__Aim of the exercise__
Please repeat every line of the records below word for word, leaving out the picture markers.

*** Opening of Records for this task ***

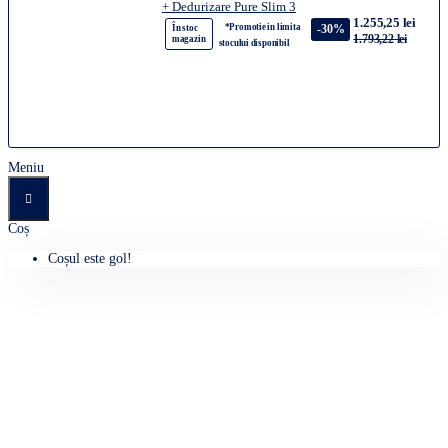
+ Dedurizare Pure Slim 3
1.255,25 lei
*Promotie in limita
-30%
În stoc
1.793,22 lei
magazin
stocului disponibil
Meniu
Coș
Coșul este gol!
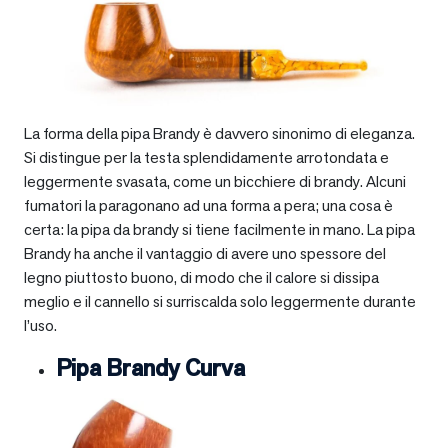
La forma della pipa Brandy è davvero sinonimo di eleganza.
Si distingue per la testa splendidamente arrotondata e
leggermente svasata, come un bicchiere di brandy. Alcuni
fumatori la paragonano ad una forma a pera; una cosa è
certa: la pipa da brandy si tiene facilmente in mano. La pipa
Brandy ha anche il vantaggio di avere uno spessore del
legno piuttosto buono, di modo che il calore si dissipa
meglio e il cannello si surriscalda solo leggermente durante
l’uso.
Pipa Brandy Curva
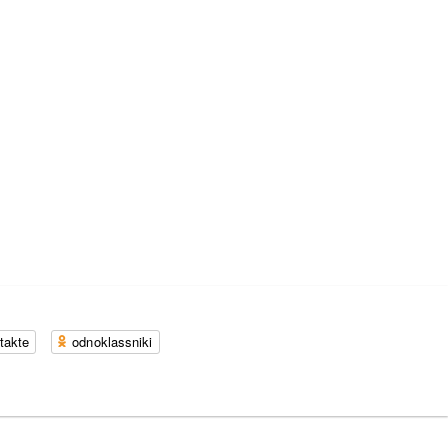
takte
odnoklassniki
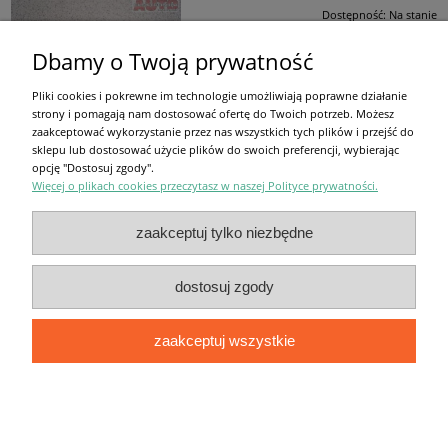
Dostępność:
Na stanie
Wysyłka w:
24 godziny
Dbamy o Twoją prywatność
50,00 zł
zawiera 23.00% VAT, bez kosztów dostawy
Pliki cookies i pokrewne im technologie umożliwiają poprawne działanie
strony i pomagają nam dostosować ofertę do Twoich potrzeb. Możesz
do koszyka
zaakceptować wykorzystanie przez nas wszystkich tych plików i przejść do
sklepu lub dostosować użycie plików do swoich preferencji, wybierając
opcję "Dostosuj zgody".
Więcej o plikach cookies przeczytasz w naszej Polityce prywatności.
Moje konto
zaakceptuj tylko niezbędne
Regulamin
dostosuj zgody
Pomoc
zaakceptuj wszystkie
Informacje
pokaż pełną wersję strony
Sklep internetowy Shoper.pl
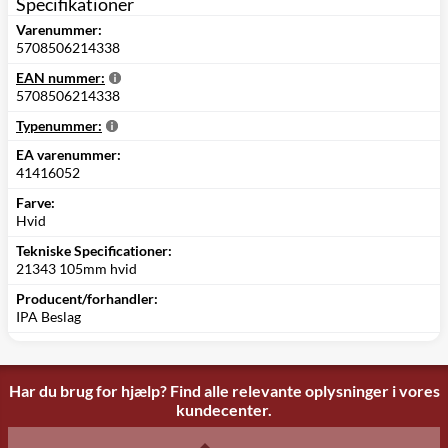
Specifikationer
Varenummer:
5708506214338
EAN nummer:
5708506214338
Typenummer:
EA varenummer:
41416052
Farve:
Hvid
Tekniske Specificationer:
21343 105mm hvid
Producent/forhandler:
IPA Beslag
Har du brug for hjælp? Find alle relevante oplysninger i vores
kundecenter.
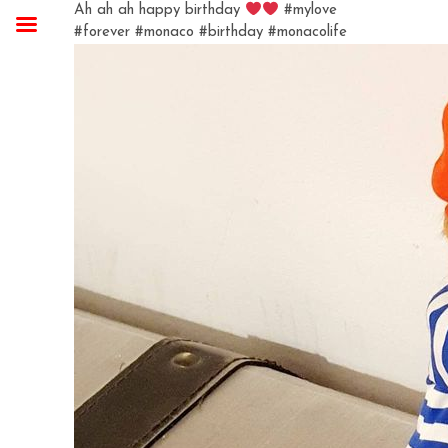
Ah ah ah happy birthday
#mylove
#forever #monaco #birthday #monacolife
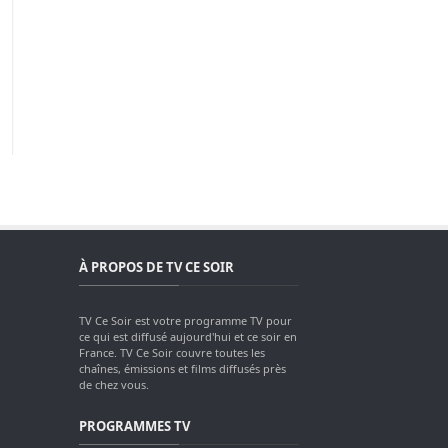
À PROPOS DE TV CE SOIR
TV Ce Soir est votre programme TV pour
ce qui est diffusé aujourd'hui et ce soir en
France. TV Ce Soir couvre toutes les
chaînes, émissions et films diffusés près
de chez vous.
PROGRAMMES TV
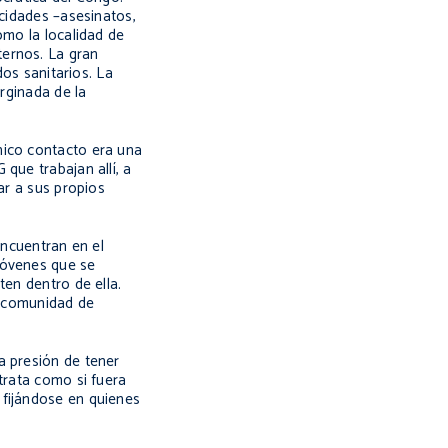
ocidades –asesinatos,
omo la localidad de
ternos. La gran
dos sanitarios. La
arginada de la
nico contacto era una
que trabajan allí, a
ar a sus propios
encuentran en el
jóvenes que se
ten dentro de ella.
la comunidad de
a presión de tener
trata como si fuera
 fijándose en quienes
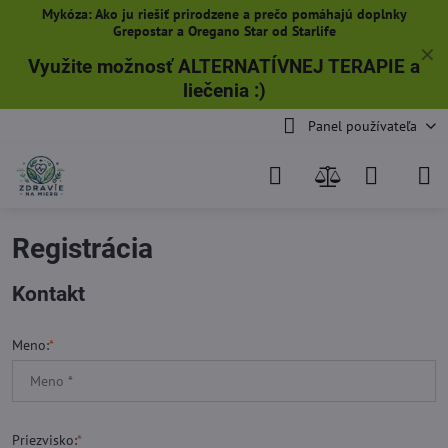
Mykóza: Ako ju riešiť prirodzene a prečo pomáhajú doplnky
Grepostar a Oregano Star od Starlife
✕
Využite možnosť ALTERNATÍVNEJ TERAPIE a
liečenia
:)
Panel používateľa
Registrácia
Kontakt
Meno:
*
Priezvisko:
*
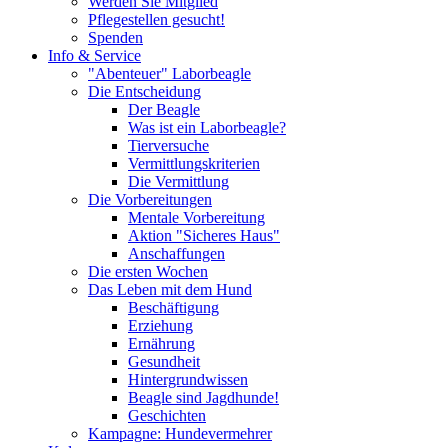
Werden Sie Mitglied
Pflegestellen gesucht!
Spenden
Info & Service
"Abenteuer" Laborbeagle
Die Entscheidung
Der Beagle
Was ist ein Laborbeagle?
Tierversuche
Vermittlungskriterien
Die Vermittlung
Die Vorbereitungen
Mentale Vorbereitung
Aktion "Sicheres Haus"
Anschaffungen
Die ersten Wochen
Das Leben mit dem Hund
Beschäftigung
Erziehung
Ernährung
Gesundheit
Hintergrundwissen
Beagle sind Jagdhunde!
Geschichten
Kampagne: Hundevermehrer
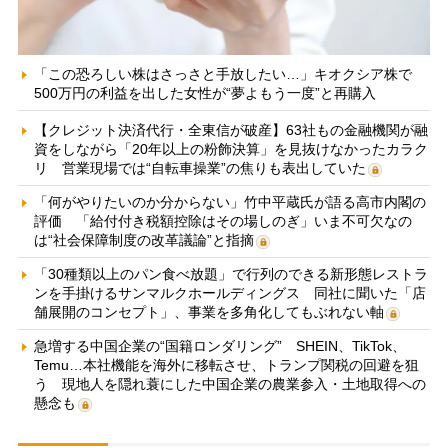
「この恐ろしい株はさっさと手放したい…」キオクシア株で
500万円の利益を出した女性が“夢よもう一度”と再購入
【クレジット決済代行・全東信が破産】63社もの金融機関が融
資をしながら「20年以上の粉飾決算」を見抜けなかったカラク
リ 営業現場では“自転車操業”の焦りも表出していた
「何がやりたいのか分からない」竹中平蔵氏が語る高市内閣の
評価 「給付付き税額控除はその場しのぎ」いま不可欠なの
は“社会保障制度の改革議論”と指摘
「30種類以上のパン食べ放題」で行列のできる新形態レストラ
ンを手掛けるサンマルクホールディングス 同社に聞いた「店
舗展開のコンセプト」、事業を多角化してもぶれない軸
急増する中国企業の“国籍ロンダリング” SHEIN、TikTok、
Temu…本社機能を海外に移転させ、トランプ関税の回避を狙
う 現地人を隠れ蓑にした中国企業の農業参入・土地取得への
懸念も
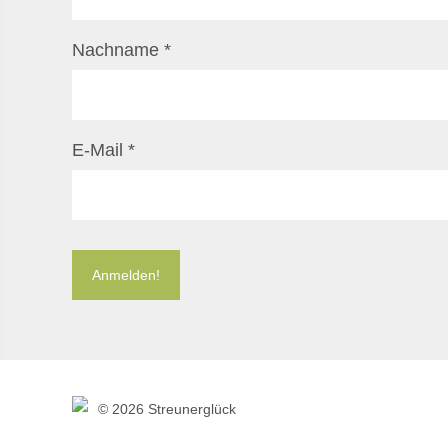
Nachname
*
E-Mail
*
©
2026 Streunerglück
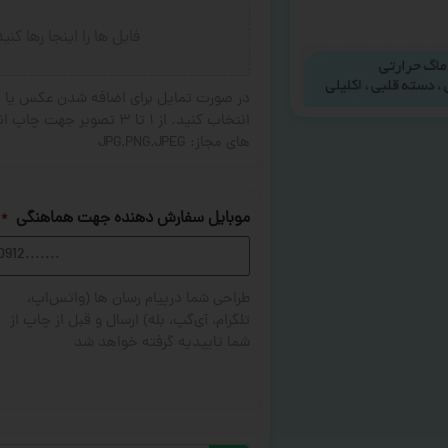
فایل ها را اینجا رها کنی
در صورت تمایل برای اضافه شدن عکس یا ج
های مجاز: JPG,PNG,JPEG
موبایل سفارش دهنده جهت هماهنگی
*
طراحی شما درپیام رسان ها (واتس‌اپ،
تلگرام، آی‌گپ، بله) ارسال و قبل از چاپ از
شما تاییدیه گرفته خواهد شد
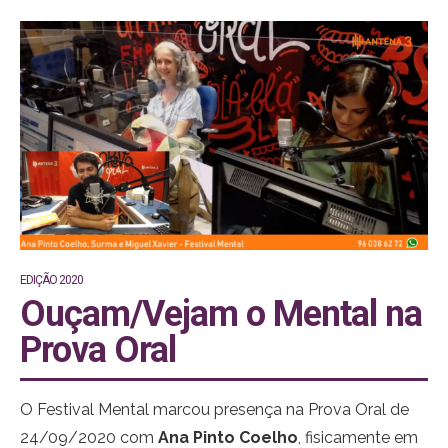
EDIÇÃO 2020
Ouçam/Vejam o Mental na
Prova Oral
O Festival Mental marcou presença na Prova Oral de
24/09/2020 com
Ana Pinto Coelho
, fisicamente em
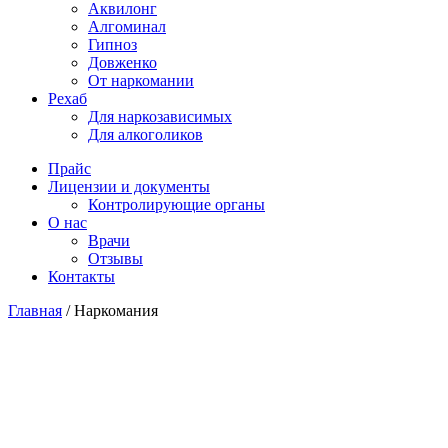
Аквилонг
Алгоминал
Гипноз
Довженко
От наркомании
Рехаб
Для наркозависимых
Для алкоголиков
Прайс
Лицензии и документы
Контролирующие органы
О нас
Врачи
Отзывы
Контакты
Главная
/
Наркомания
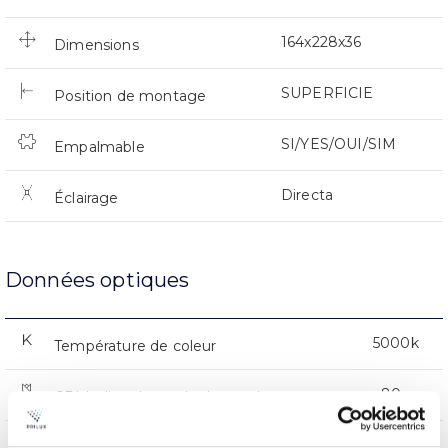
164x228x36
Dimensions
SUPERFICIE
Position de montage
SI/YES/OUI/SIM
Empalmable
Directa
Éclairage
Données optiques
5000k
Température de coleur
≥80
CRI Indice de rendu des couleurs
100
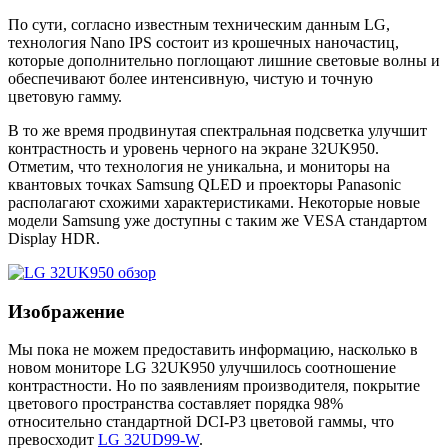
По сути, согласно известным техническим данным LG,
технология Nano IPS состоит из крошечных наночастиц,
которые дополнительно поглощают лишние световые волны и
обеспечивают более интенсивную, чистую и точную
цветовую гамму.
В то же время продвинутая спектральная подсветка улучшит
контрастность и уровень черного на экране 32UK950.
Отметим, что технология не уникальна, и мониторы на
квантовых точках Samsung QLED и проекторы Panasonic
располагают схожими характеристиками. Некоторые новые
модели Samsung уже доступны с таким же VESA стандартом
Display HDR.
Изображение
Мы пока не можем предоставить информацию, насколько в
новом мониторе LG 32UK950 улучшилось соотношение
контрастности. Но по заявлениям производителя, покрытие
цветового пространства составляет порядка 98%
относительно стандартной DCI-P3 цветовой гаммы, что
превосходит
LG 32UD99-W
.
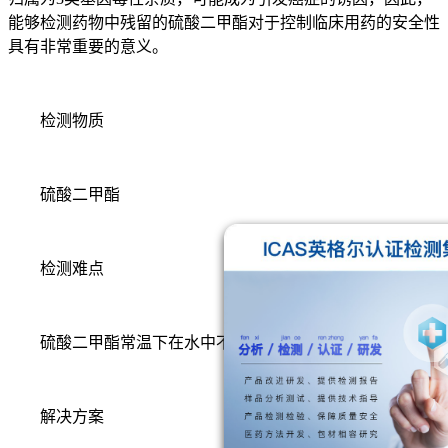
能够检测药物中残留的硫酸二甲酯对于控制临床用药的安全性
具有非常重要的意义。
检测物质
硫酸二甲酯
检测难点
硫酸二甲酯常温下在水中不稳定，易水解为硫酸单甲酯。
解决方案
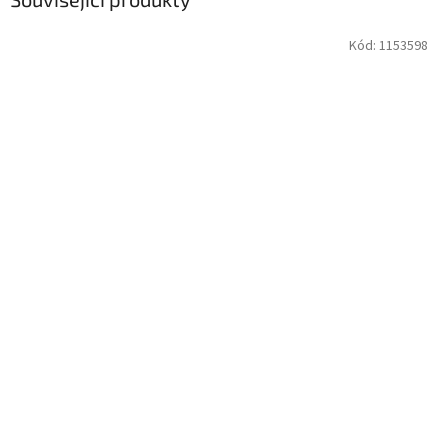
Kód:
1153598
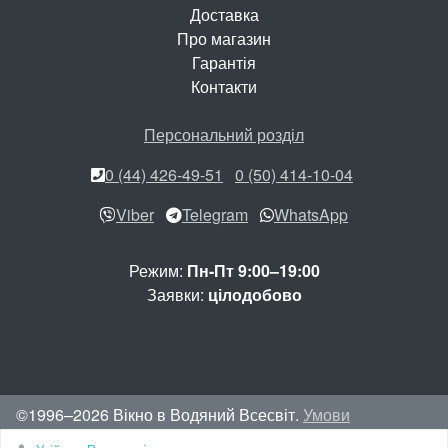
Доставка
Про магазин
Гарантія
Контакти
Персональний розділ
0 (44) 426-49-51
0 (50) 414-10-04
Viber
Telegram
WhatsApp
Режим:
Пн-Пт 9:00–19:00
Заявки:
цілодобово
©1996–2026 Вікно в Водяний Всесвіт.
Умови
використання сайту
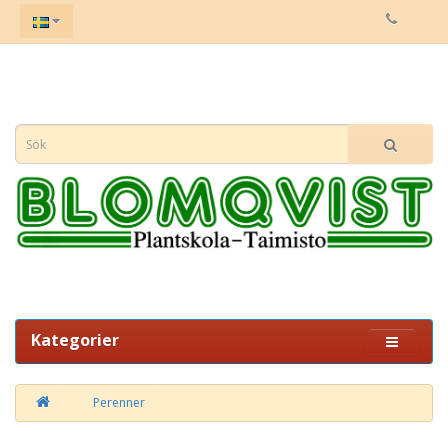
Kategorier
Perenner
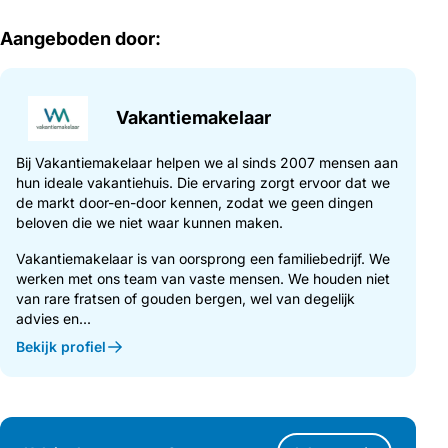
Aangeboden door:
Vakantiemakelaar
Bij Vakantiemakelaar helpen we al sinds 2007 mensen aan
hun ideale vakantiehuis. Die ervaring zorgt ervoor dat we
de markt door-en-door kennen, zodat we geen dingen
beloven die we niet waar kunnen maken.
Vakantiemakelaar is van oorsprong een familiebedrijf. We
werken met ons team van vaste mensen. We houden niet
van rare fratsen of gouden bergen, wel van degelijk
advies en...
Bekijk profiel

*** Close of Records for this task ***

__The answer__
+ Dedurizare Pure Slim 3
1.255,25 lei
*Promotie in limita
-30%
În stoc
1.793,22 lei
magazin
stocului disponibil
Meniu
Coș
Coșul este gol!
La forma della pipa Brandy è davvero sinonimo di eleganza.
Si distingue per la testa splendidamente arrotondata e
leggermente svasata, come un bicchiere di brandy. Alcuni
fumatori la paragonano ad una forma a pera; una cosa è
certa: la pipa da brandy si tiene facilmente in mano. La pipa
Brandy ha anche il vantaggio di avere uno spessore del
legno piuttosto buono, di modo che il calore si dissipa
meglio e il cannello si surriscalda solo leggermente durante
l’uso.
Pipa Brandy Curva
takte
odnoklassniki
Dostępność:
Na stanie
Wysyłka w:
24 godziny
Dbamy o Twoją prywatność
50,00 zł
zawiera 23.00% VAT, bez kosztów dostawy
Pliki cookies i pokrewne im technologie umożliwiają poprawne działanie
strony i pomagają nam dostosować ofertę do Twoich potrzeb. Możesz
do koszyka
zaakceptować wykorzystanie przez nas wszystkich tych plików i przejść do
sklepu lub dostosować użycie plików do swoich preferencji, wybierając
opcję "Dostosuj zgody".
Więcej o plikach cookies przeczytasz w naszej Polityce prywatności.
Moje konto
zaakceptuj tylko niezbędne
Regulamin
dostosuj zgody
Pomoc
zaakceptuj wszystkie
Informacje
pokaż pełną wersję strony
Sklep internetowy Shoper.pl
Specifikationer
Varenummer:
5708506214338
EAN nummer:
5708506214338
Typenummer:
EA varenummer:
41416052
Farve:
Hvid
Tekniske Specificationer:
21343 105mm hvid
Producent/forhandler:
IPA Beslag
Har du brug for hjælp? Find alle relevante oplysninger i vores
kundecenter.
Ah ah ah happy birthday
#mylove
#forever #monaco #birthday #monacolife
À PROPOS DE TV CE SOIR
TV Ce Soir est votre programme TV pour
ce qui est diffusé aujourd'hui et ce soir en
France. TV Ce Soir couvre toutes les
chaînes, émissions et films diffusés près
de chez vous.
PROGRAMMES TV
ocidades –asesinatos,
omo la localidad de
ternos. La gran
dos sanitarios. La
arginada de la
nico contacto era una
que trabajan allí, a
ar a sus propios
encuentran en el
jóvenes que se
ten dentro de ella.
la comunidad de
a presión de tener
trata como si fuera
 fijándose en quienes
Mykóza: Ako ju riešiť prirodzene a prečo pomáhajú doplnky
Grepostar a Oregano Star od Starlife
✕
Využite možnosť ALTERNATÍVNEJ TERAPIE a
liečenia
:)
Panel používateľa
Registrácia
Kontakt
Meno:
*
Priezvisko:
*
Werden Sie Mitglied
Pflegestellen gesucht!
Spenden
Info & Service
"Abenteuer" Laborbeagle
Die Entscheidung
Der Beagle
Was ist ein Laborbeagle?
Tierversuche
Vermittlungskriterien
Die Vermittlung
Die Vorbereitungen
Mentale Vorbereitung
Aktion "Sicheres Haus"
Anschaffungen
Die ersten Wochen
Das Leben mit dem Hund
Beschäftigung
Erziehung
Ernährung
Gesundheit
Hintergrundwissen
Beagle sind Jagdhunde!
Geschichten
Kampagne: Hundevermehrer
「この恐ろしい株はさっさと手放したい…」キオクシア株で
500万円の利益を出した女性が“夢よもう一度”と再購入
【クレジット決済代行・全東信が破産】63社もの金融機関が融
資をしながら「20年以上の粉飾決算」を見抜けなかったカラク
リ 営業現場では“自転車操業”の焦りも表出していた
「何がやりたいのか分からない」竹中平蔵氏が語る高市内閣の
評価 「給付付き税額控除はその場しのぎ」いま不可欠なの
は“社会保障制度の改革議論”と指摘
「30種類以上のパン食べ放題」で行列のできる新形態レストラ
ンを手掛けるサンマルクホールディングス 同社に聞いた「店
舗展開のコンセプト」、事業を多角化してもぶれない軸
急増する中国企業の“国籍ロンダリング” SHEIN、TikTok、
Temu…本社機能を海外に移転させ、トランプ関税の回避を狙
う 現地人を隠れ蓑にした中国企業の農業参入・土地取得への
懸念も
Nachname
*
E-Mail
*
©
2026 Streunerglück
فایل ها را اینجا رها کنی
در صورت تمایل برای اضافه شدن عکس یا ج
های مجاز: JPG,PNG,JPEG
موبایل سفارش دهنده جهت هماهنگی
*
طراحی شما درپیام رسان ها (واتس‌اپ،
تلگرام، آی‌گپ، بله) ارسال و قبل از چاپ از
شما تاییدیه گرفته خواهد شد
EDIÇÃO 2020
Ouçam/Vejam o Mental na
Prova Oral
O Festival Mental marcou presença na Prova Oral de
24/09/2020 com
Ana Pinto Coelho
, fisicamente em
Аквилонг
Алгоминал
Гипноз
Довженко
От наркомании
Рехаб
Для наркозависимых
Для алкоголиков
Прайс
Лицензии и документы
Контролирующие органы
О нас
Врачи
Отзывы
Контакты
Главная
/
Наркомания
164x228x36
Dimensions
SUPERFICIE
Position de montage
SI/YES/OUI/SIM
Empalmable
Directa
Éclairage
Données optiques
5000k
Température de coleur
≥80
CRI Indice de rendu des couleurs
100
По сути, согласно известным техническим данным LG,
технология Nano IPS состоит из крошечных наночастиц,
которые дополнительно поглощают лишние световые волны и
обеспечивают более интенсивную, чистую и точную
цветовую гамму.
В то же время продвинутая спектральная подсветка улучшит
контрастность и уровень черного на экране 32UK950.
Отметим, что технология не уникальна, и мониторы на
квантовых точках Samsung QLED и проекторы Panasonic
располагают схожими характеристиками. Некоторые новые
модели Samsung уже доступны с таким же VESA стандартом
Display HDR.
Изображение
Мы пока не можем предоставить информацию, насколько в
новом мониторе LG 32UK950 улучшилось соотношение
контрастности. Но по заявлениям производителя, покрытие
цветового пространства составляет порядка 98%
относительно стандартной DCI-P3 цветовой гаммы, что
превосходит
LG 32UD99-W
.
能够检测药物中残留的硫酸二甲酯对于控制临床用药的安全性
具有非常重要的意义。
检测物质
硫酸二甲酯
检测难点
硫酸二甲酯常温下在水中不稳定，易水解为硫酸单甲酯。
解决方案
Kód:
1153598
Доставка
Про магазин
Гарантія
Контакти
Персональний розділ
0 (44) 426-49-51
0 (50) 414-10-04
Viber
Telegram
WhatsApp
Режим:
Пн-Пт 9:00–19:00
Заявки:
цілодобово
©1996–2026 Вікно в Водяний Всесвіт.
Умови
використання сайту
Kategorier
Perenner
Aangeboden door:
Vakantiemakelaar
Bij Vakantiemakelaar helpen we al sinds 2007 mensen aan
hun ideale vakantiehuis. Die ervaring zorgt ervoor dat we
de markt door-en-door kennen, zodat we geen dingen
beloven die we niet waar kunnen maken.
Vakantiemakelaar is van oorsprong een familiebedrijf. We
werken met ons team van vaste mensen. We houden niet
van rare fratsen of gouden bergen, wel van degelijk
advies en...
Bekijk profiel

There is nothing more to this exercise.